Serviço público

O serviço público sempre serviu de piada para a sociedade brasileira. O excesso de burocracia, a falta de igualdade no tratamento do público, a ineficiência, a lentidão, os favorecimentos e favorecidos, as manobras inescrupulosas e a corrupção sempre foram elementos facilmente associados às atividades da máquina pública no país. Desde seu surgimento até os dias de hoje.

É verdade que todas essas características não são atribuições esvaziadas de sentido ou puramente míticas: a política brasileira, ponto máximo do serviço público, vive em quase total descrédito diante da população e ilustra perfeitamente a situação.

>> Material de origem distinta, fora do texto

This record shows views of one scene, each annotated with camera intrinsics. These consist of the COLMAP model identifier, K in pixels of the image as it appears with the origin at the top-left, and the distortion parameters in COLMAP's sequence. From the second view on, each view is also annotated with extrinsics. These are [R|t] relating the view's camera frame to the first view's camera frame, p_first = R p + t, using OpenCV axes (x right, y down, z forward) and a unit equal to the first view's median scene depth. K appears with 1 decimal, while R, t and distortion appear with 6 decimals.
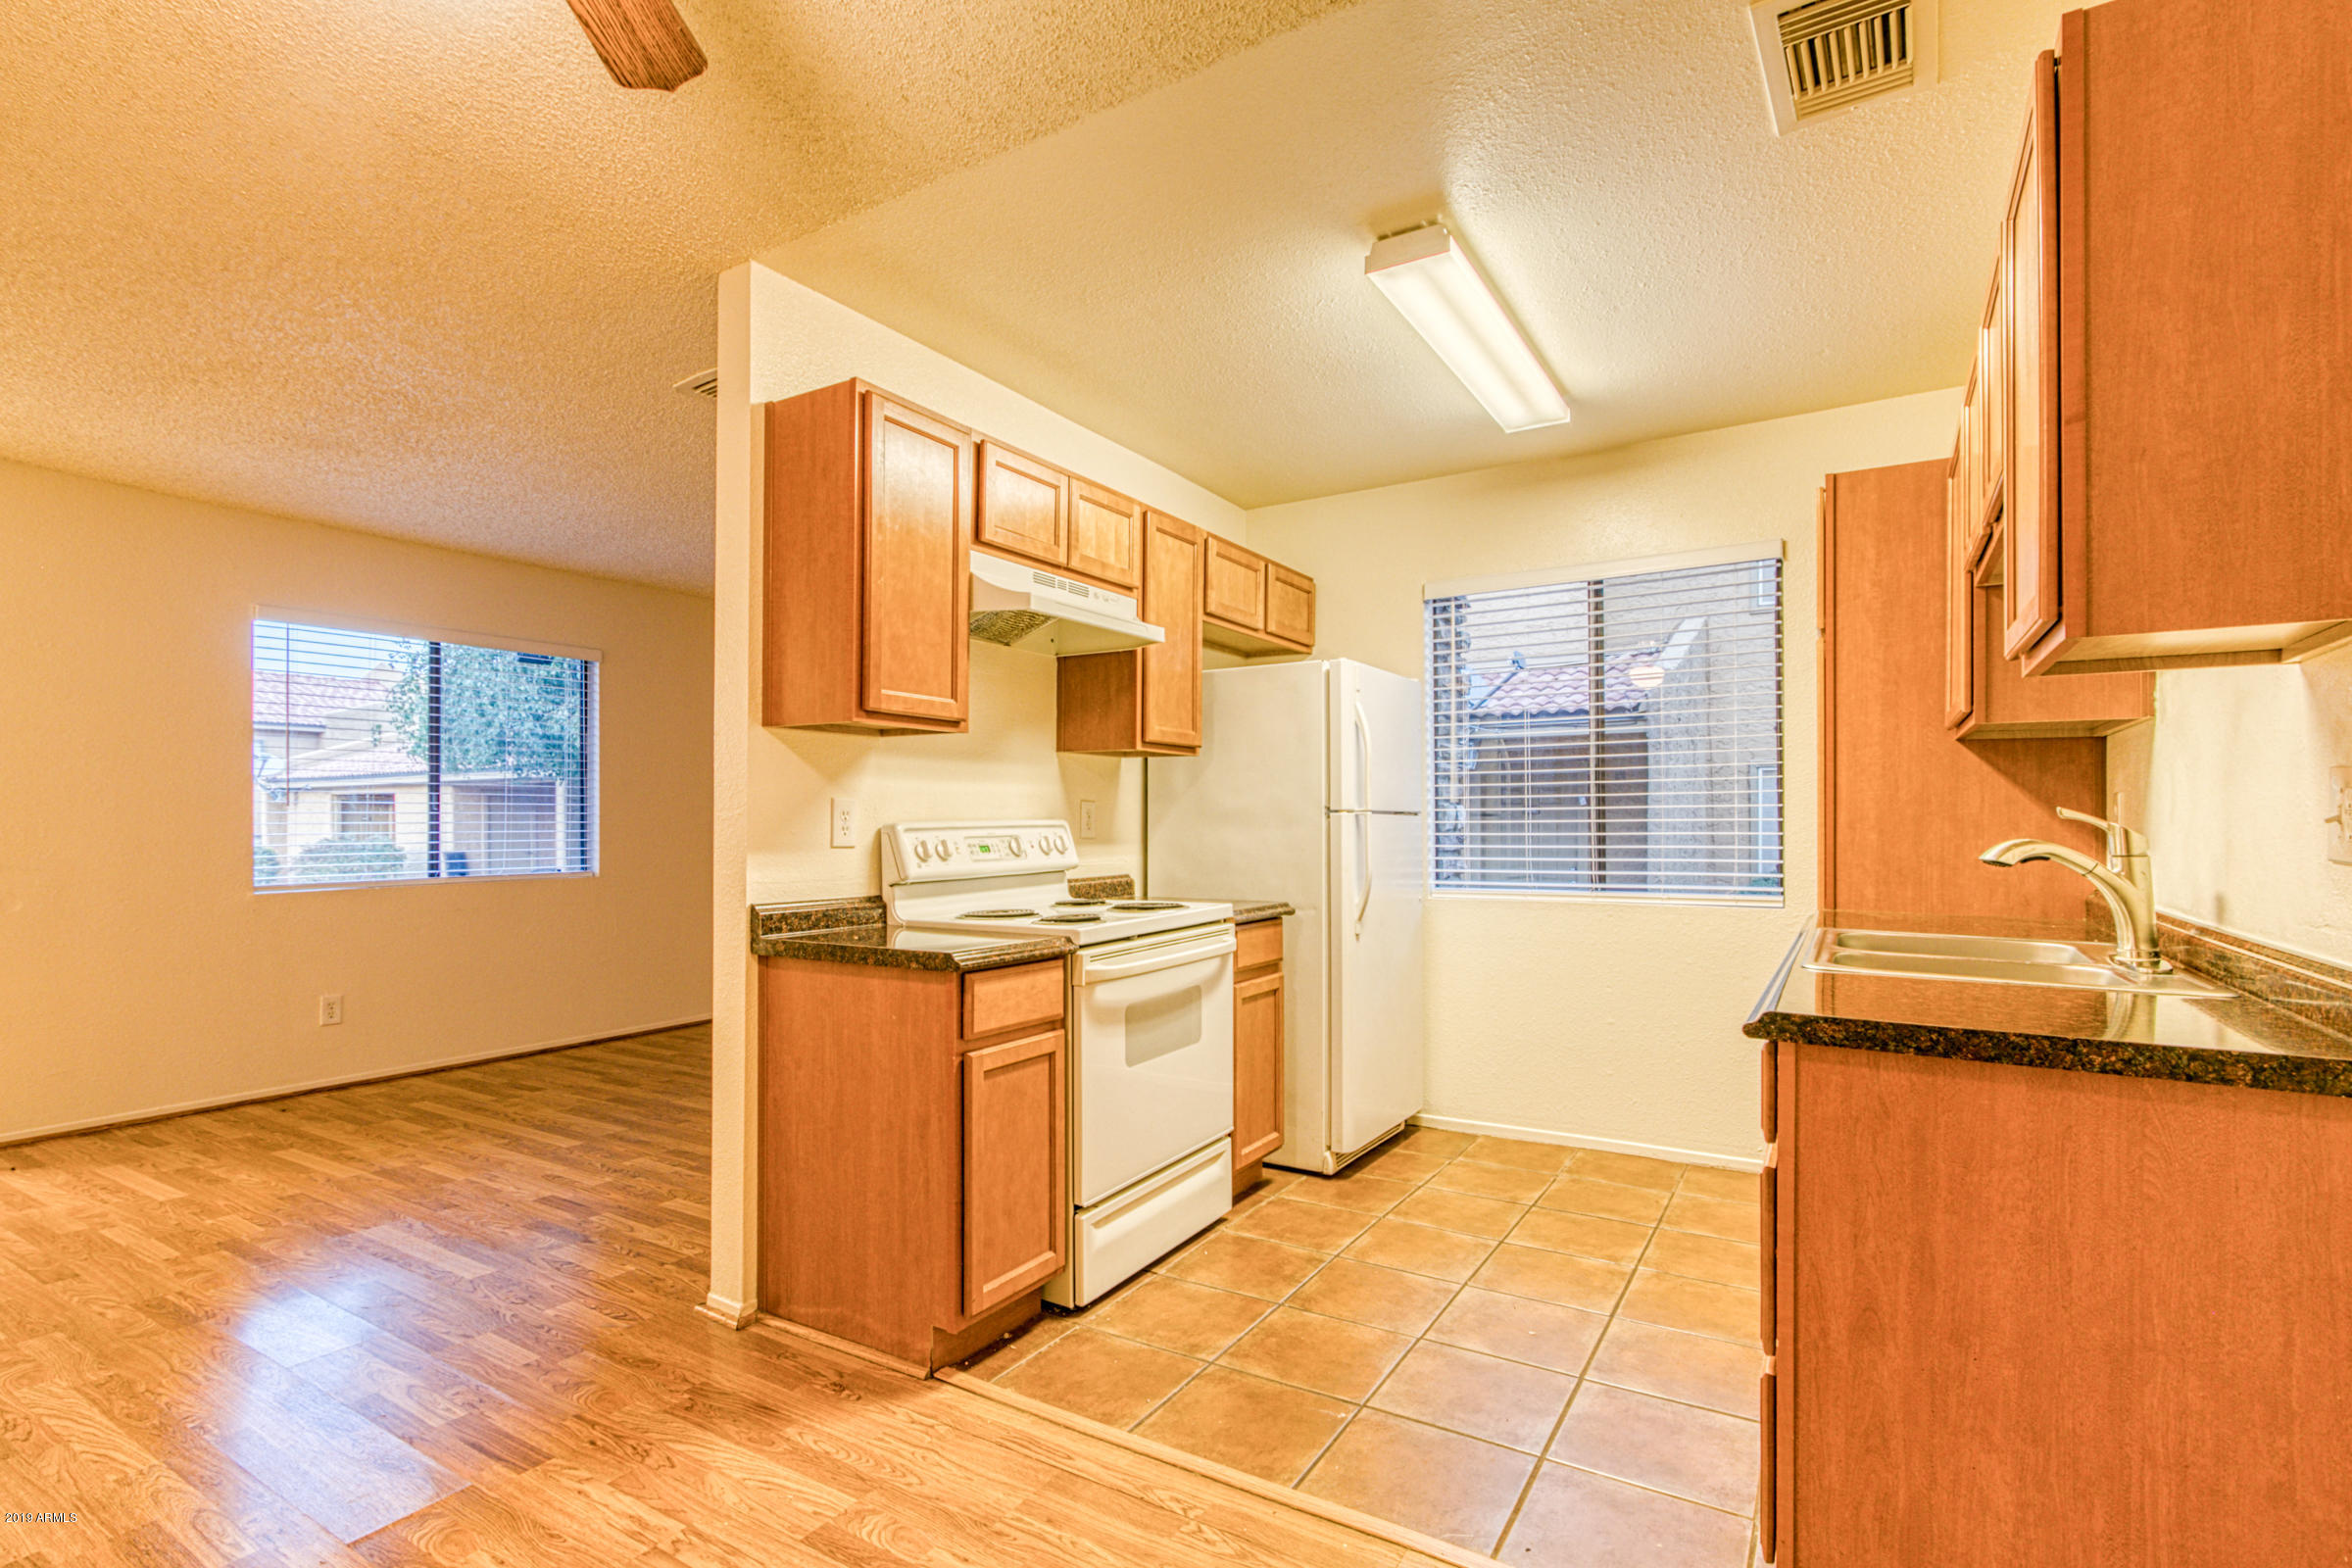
lens RADIAL K [[1100.5, 0, 1181.8], [0, 1100.5, 804.3], [0, 0, 1]] dist [0.001552, 0.000474]
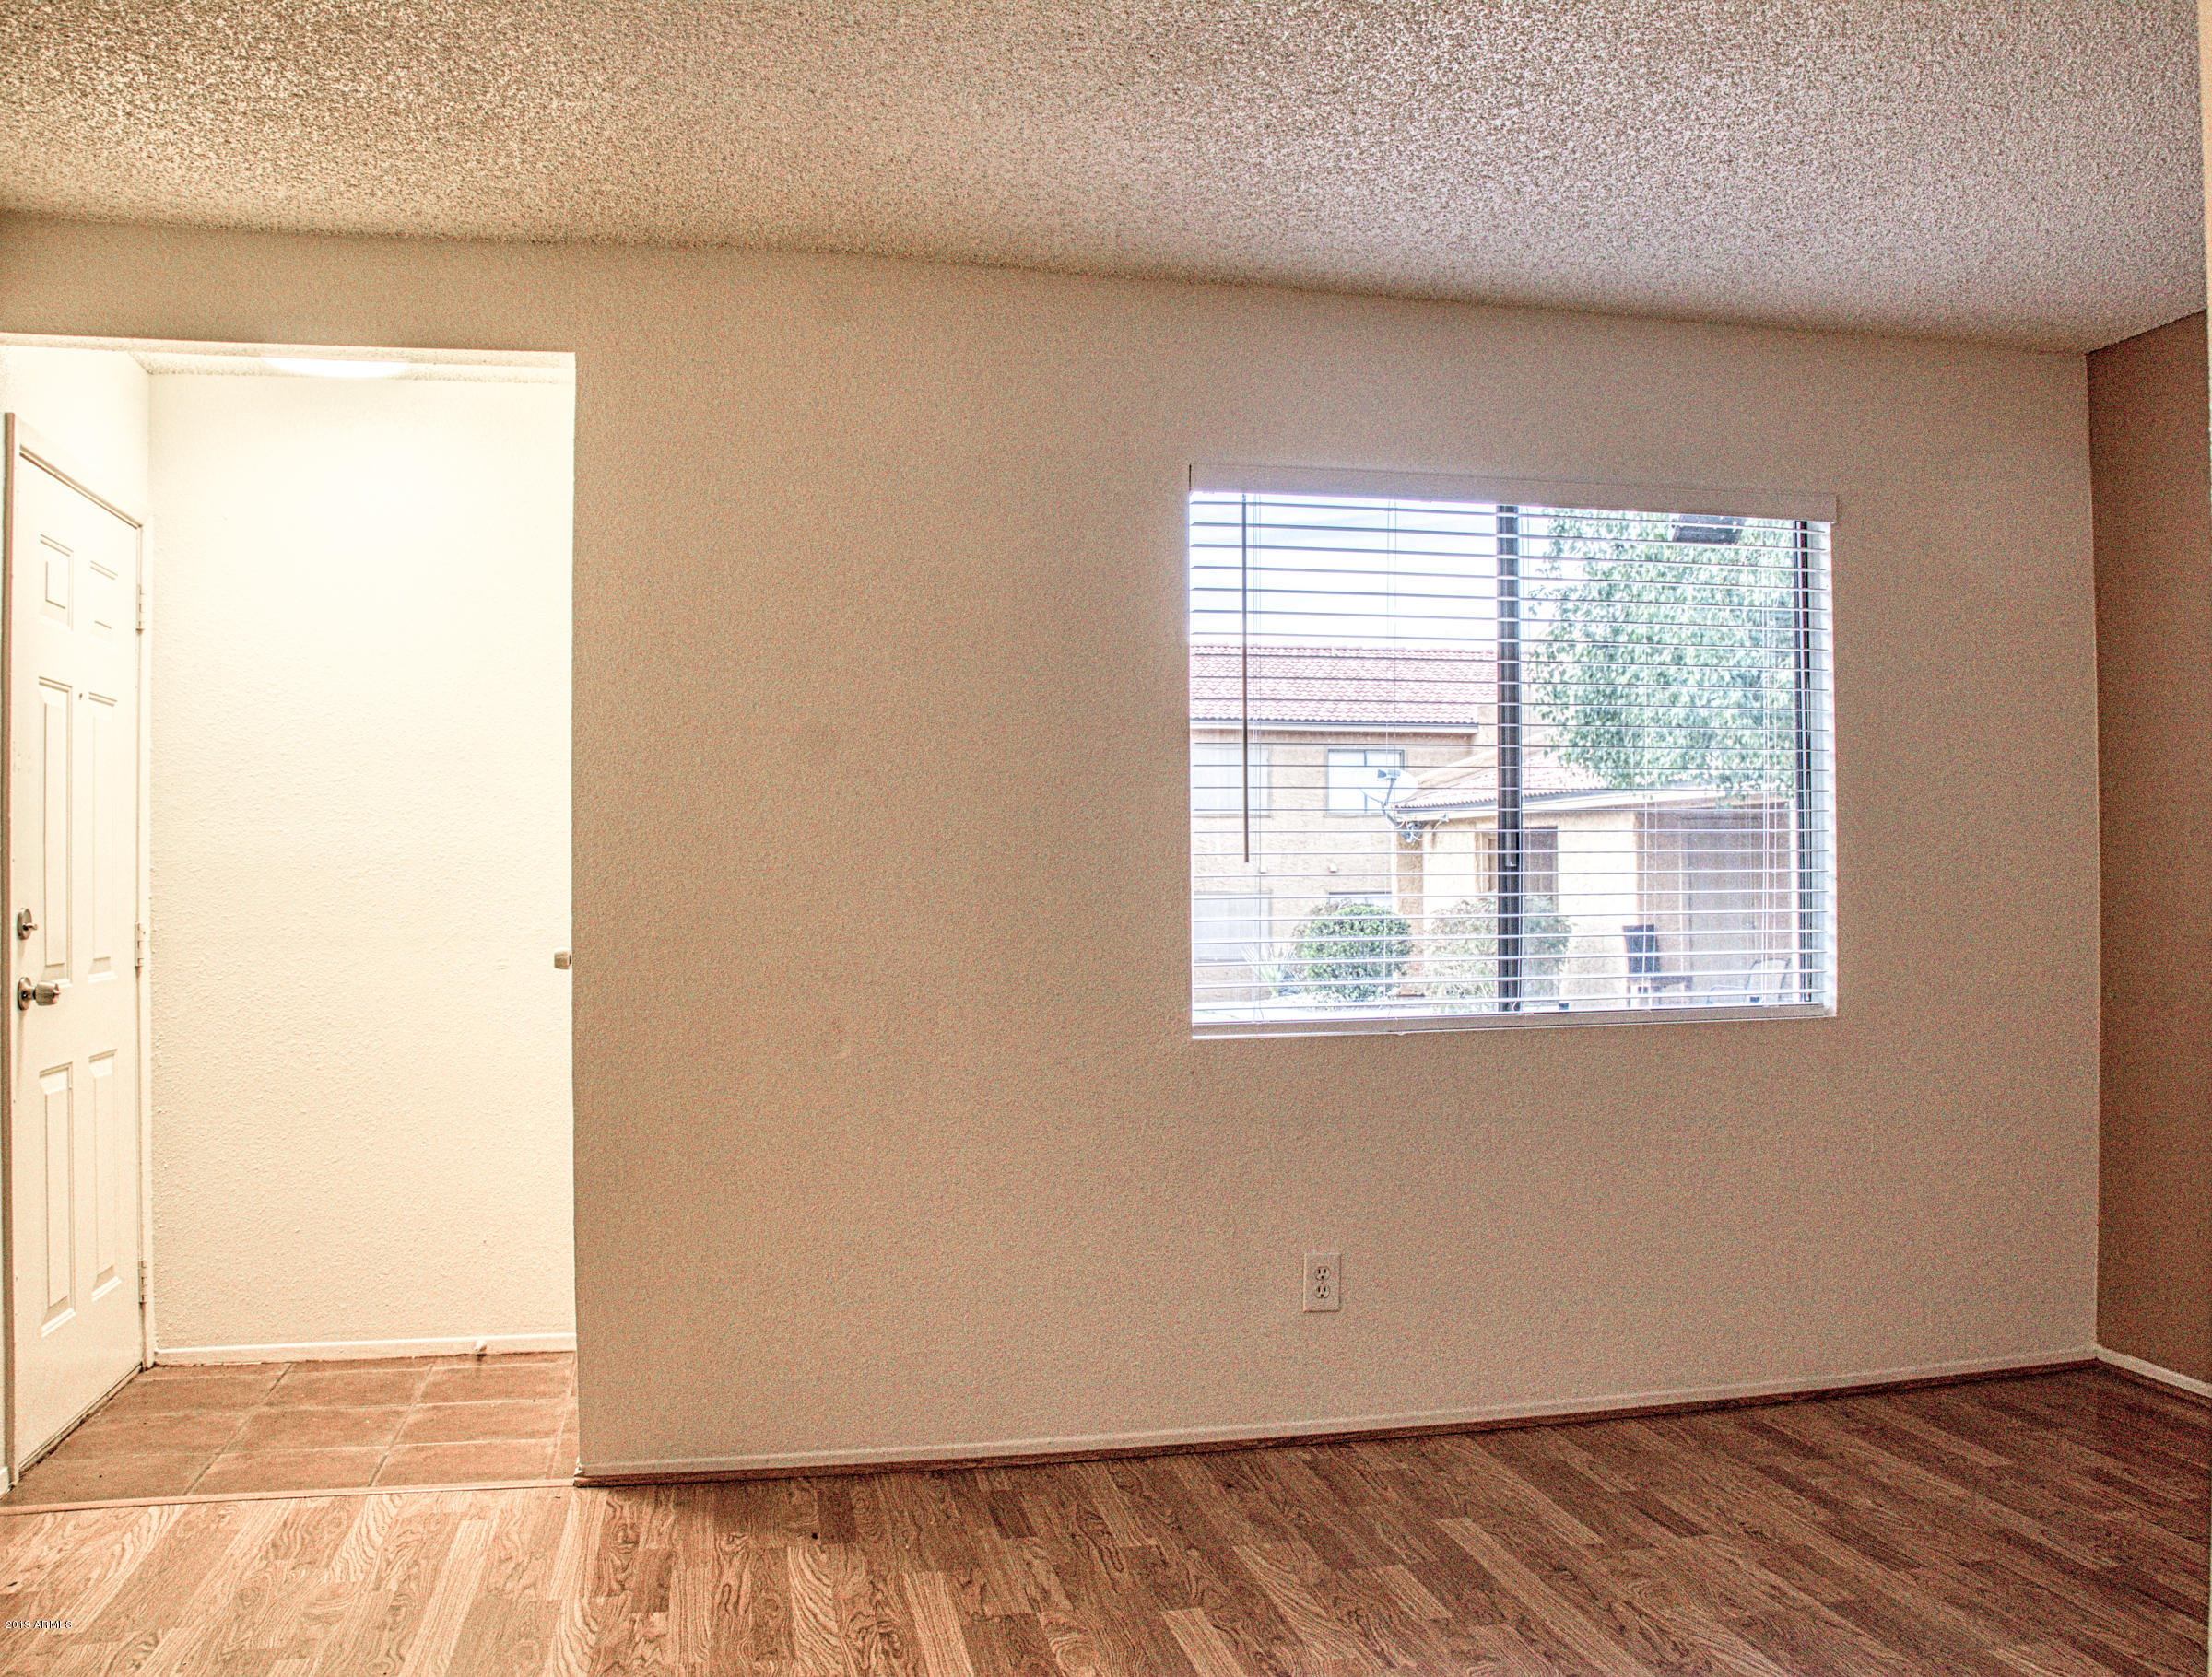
lens RADIAL K [[2120.6, 0, 1110.0], [0, 2120.6, 842.4], [0, 0, 1]] dist [-0.116731, 0.000000]
pose [[0.669687, -0.007805, -0.742603, -0.146249], [0.008762, 0.999958, -0.002609, -0.005181], [0.742592, -0.004760, 0.669727, 0.314346]]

No entanto, se as práticas historicamente têm sido essas, também é certo que nos últimos anos tem havido uma corrida para diminuir as desigualdades e possíveis diferenciações de tratamento. Teoricamente, ao menos. Muito tem se falado em isonomia e equanimidade como metas e características do serviço público nacional. Esse novo comportamento tem diminuído, em alguma escala, a brutalidade dos escândalos a que nos acostumamos, ainda que estejam infinitamente longe de cessarem por completo.

O que se pode notar diante desse estreitamento das beiradas por onde as pequenas e grandes corrupções vazam, é que a maneira de processá-las, de permiti-las ou mesmo criá-las tem se tornado mais sofisticada: se não se pode mais nomear arbitrariamente um servidor público, por um lado, pode se criar chances e favorecimentos – quando de interesse dos membros mais graúdos dos grupos que gerem “a máquina” – de modo mais discreto, com manobras sofisticadas e legais, mesmo que imorais ou questionáveis e obscuras.

Aos que não têm “padrinhos” – palavra comum no universo do funcionalismo público nacional durante anos, e que ainda não se perdeu por completo – a lei reserva-se rigorosa e exigente, intransponível. Àqueles que têm quem lhes ache as brechas legais, reservam-se as facilidades e possibilidades dos códigos.

Por isso o jogo da imoralidade e improbidade na esfera pública está ainda muito longe de sua última cartada. Se antes, as regras eram quebradas com golpes na mesa e baralhos de cinco naipes, hoje elas têm a sutileza e os cálculos de um pôquer em que a mão sempre favorece os escolhidos.

O serviço público não joga mais truco, não grita mais, salvo em alguns momentos: as grandes instituições públicas preferem, atualmente, as possibilidades e sofisticações do 21. Sonhar com um jogo de cartas na mesa guarda ainda distância imensa da realidade, porque os jogadores sabem bem como burlar a banca.

4 comments

  • Somente na "Teia Neuronial" ha tecelão dessa qualidade. O resto é pirataria. Parabéns amigo Theo por expressar o descontentamento dos brasileiros honestos.

  • Sou servidora pública há 28 anos. E não vejo certos tratamentos diferenciados ao público, necessariamente, como problema. No entendimento que, conforme a representatividade da pessoa atendida, há uma demanda diferente. Se há um interesse particular envolvido, que beneficiará poucas pessoas, recebe um tipo de atenção mais limitado. Mas, se o impacto das decisões, se estenderão sobre um maior número de pessoas, o cuidado necessário requer mais trabalho. Representantes legítimos dos interesses do povo, inserem-se nesta categoria. No eterno exercício da pólis cidade, debatendo os interesses da coletividade, na tradição de se encontrar na ágora reunidos, desde os primórdios da humanidade.